[Collected data]
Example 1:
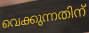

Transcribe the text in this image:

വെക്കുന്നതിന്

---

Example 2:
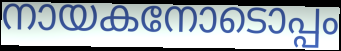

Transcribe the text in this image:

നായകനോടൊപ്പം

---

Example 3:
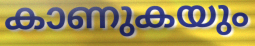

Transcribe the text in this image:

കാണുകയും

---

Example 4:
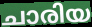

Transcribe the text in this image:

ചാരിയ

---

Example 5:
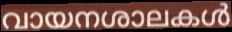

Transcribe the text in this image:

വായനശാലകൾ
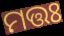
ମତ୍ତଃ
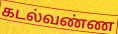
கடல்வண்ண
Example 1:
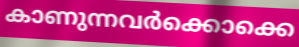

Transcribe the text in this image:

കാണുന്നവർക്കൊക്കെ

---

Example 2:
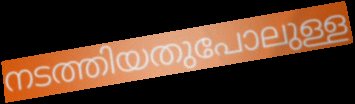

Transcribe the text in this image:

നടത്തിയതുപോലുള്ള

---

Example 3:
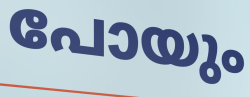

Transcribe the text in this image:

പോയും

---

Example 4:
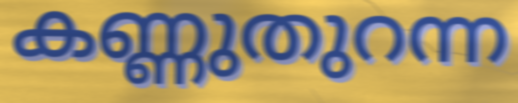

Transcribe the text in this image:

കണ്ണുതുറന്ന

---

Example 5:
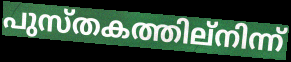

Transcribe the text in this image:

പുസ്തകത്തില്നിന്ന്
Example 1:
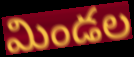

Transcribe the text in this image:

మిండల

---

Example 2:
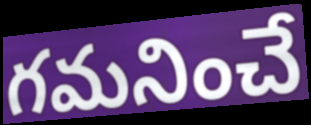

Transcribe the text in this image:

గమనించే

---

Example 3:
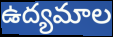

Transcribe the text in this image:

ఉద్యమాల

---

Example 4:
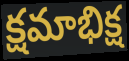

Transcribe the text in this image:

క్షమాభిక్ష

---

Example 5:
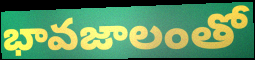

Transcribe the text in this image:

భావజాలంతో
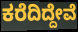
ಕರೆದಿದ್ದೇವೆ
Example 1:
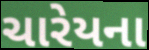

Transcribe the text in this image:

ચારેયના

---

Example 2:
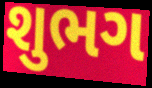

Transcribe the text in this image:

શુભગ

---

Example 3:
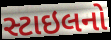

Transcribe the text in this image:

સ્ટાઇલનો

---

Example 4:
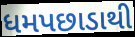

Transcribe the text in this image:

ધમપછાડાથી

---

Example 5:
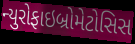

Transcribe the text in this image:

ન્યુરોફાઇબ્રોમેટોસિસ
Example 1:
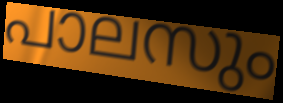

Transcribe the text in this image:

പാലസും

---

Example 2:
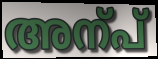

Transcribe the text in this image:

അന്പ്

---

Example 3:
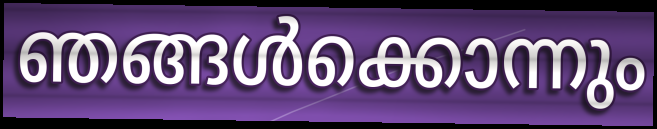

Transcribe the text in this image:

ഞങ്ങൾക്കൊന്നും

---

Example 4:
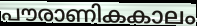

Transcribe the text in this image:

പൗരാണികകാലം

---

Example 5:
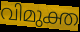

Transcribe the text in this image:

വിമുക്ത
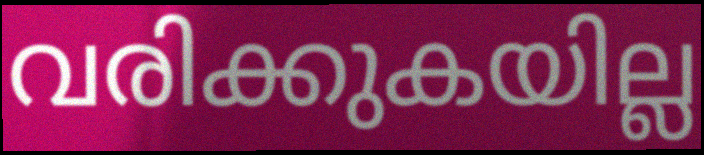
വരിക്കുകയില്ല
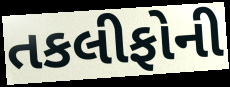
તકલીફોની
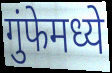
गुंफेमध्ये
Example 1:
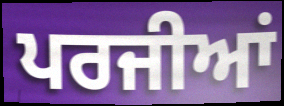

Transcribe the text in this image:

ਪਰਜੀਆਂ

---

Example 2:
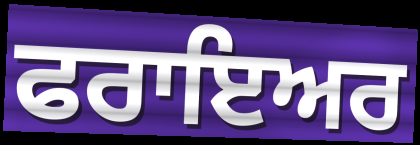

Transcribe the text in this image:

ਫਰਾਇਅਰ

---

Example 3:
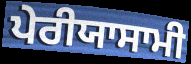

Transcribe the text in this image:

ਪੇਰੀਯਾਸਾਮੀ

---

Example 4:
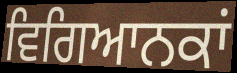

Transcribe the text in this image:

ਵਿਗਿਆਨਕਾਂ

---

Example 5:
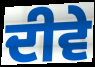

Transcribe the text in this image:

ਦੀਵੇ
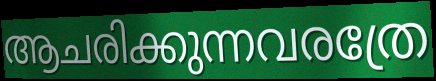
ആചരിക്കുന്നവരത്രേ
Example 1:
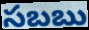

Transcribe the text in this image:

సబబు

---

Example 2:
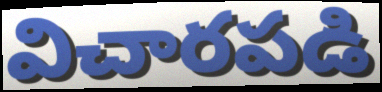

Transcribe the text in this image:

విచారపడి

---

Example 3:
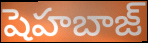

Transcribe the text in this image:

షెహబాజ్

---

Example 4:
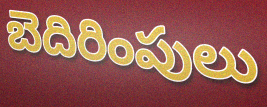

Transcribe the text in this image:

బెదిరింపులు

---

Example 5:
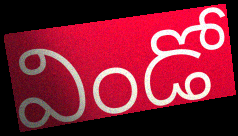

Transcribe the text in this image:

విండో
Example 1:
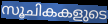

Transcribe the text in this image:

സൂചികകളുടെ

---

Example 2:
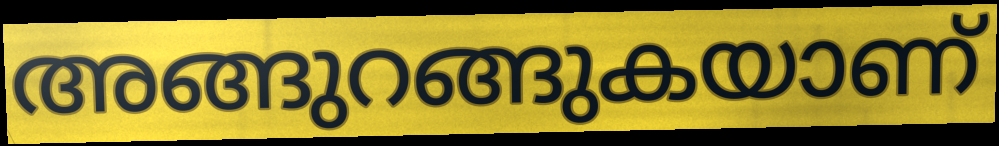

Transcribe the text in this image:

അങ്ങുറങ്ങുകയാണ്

**Task brief:** Go through the data and return every word of it verbatim, leaving out the pictures.

**Response:**
Example 1:

Transcribe the text in this image:

വെക്കുന്നതിന്

---

Example 2:

Transcribe the text in this image:

നായകനോടൊപ്പം

---

Example 3:

Transcribe the text in this image:

കാണുകയും

---

Example 4:

Transcribe the text in this image:

ചാരിയ

---

Example 5:

Transcribe the text in this image:

വായനശാലകൾ
ମତ୍ତଃ
கடல்வண்ண
Example 1:

Transcribe the text in this image:

കാണുന്നവർക്കൊക്കെ

---

Example 2:

Transcribe the text in this image:

നടത്തിയതുപോലുള്ള

---

Example 3:

Transcribe the text in this image:

പോയും

---

Example 4:

Transcribe the text in this image:

കണ്ണുതുറന്ന

---

Example 5:

Transcribe the text in this image:

പുസ്തകത്തില്നിന്ന്
Example 1:

Transcribe the text in this image:

మిండల

---

Example 2:

Transcribe the text in this image:

గమనించే

---

Example 3:

Transcribe the text in this image:

ఉద్యమాల

---

Example 4:

Transcribe the text in this image:

క్షమాభిక్ష

---

Example 5:

Transcribe the text in this image:

భావజాలంతో
ಕರೆದಿದ್ದೇವೆ
Example 1:

Transcribe the text in this image:

ચારેયના

---

Example 2:

Transcribe the text in this image:

શુભગ

---

Example 3:

Transcribe the text in this image:

સ્ટાઇલનો

---

Example 4:

Transcribe the text in this image:

ધમપછાડાથી

---

Example 5:

Transcribe the text in this image:

ન્યુરોફાઇબ્રોમેટોસિસ
Example 1:

Transcribe the text in this image:

പാലസും

---

Example 2:

Transcribe the text in this image:

അന്പ്

---

Example 3:

Transcribe the text in this image:

ഞങ്ങൾക്കൊന്നും

---

Example 4:

Transcribe the text in this image:

പൗരാണികകാലം

---

Example 5:

Transcribe the text in this image:

വിമുക്ത
വരിക്കുകയില്ല
તકલીફોની
गुंफेमध्ये
Example 1:

Transcribe the text in this image:

ਪਰਜੀਆਂ

---

Example 2:

Transcribe the text in this image:

ਫਰਾਇਅਰ

---

Example 3:

Transcribe the text in this image:

ਪੇਰੀਯਾਸਾਮੀ

---

Example 4:

Transcribe the text in this image:

ਵਿਗਿਆਨਕਾਂ

---

Example 5:

Transcribe the text in this image:

ਦੀਵੇ
ആചരിക്കുന്നവരത്രേ
Example 1:

Transcribe the text in this image:

సబబు

---

Example 2:

Transcribe the text in this image:

విచారపడి

---

Example 3:

Transcribe the text in this image:

షెహబాజ్

---

Example 4:

Transcribe the text in this image:

బెదిరింపులు

---

Example 5:

Transcribe the text in this image:

విండో
Example 1:

Transcribe the text in this image:

സൂചികകളുടെ

---

Example 2:

Transcribe the text in this image:

അങ്ങുറങ്ങുകയാണ്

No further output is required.